Burger King chairman leaves to run an airline

Dasburg is named CEO of DHL, a cargo carrier

March 19, 2003|By KNIGHT RIDDER/TRIBUNE

Burger King Chairman John Dasburg is giving up fast food and going back to airlines.

DHL Airways announced yesterday the appointment of Dasburg as chairman and chief executive of the cargo airline, whose main customers are DHL Worldwide Express Network and the U.S. military.

"Every once in a while something falls into your lap that fits 100 percent," Dasburg said. "This is as close as that gets."

Dasburg, 60, will take the helm of the privately held Chicago company April 1 and is resigning immediately as chairman of Burger King. That position had been largely an honorary title and did not include a seat on Burger King's board of directors. Dasburg's primary role was as an adviser.

Since January, when Brad Blum became chief executive, Dasburg has been removed from the daily operation of the fast-food chain. Dasburg, who took over as chairman, chief executive and president of Burger King in April 2001, said it was time for him to move on after completion of the December sale of Burger King to a consortium led by Texas Pacific Group.

Before joining Burger King, Dasburg spent more than a decade as president and chief executive of Northwest Airlines. He's credited with turning around the fourth-largest airline, taking it from the verge of bankruptcy to become one of the most successful airlines in the industry.

DHL is a much smaller business than Northwest, with a fleet of 40 planes and annual revenues of $300 million, but that was what appealed to Dasburg.

The job will allow him to continue living in South Florida and commute to Chicago as needed.

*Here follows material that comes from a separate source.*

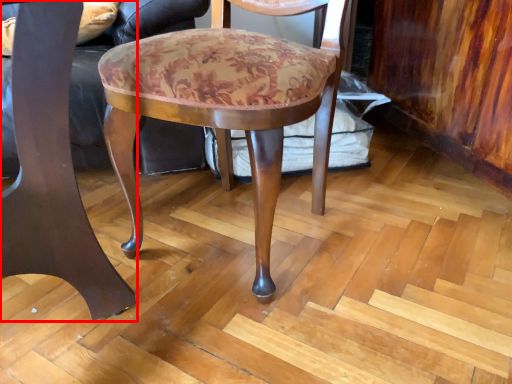
Question: In this image, where is chair (annotated by the red box) located relative to chair?

Choices:
 (A) left
 (B) right

Answer: (A)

"This is the size business that I can really get my arms around," Dasburg said. "It's a growth business, and I find that exciting. From a strategic standpoint, I think the need for supplemental freight carriage is going to grow significantly over the next five to seven years."

DHL Airways operates its fleet from a hub at Cincinnati/Northern Kentucky International Airport. The airline, which has 1,000 employees, contracts with DHL Worldwide Express network to provide its U.S. cargo and charter services.

DHL Airways also has an operation in Ramstein, Germany, which provides supplies for U.S. Air Force personnel. The company has been without a chief executive since Joseph O'Gorman died in August.

"We are very fortunate that John Dasburg has decided to rejoin the airline industry," said Roy Moulton, acting chairman of the board of DHL Airways. "John has demonstrable success in managing and growing airlines profitably, the insight to manage relationships with key business partners and employees, and the vision and drive to transform our company into the leader in our sector."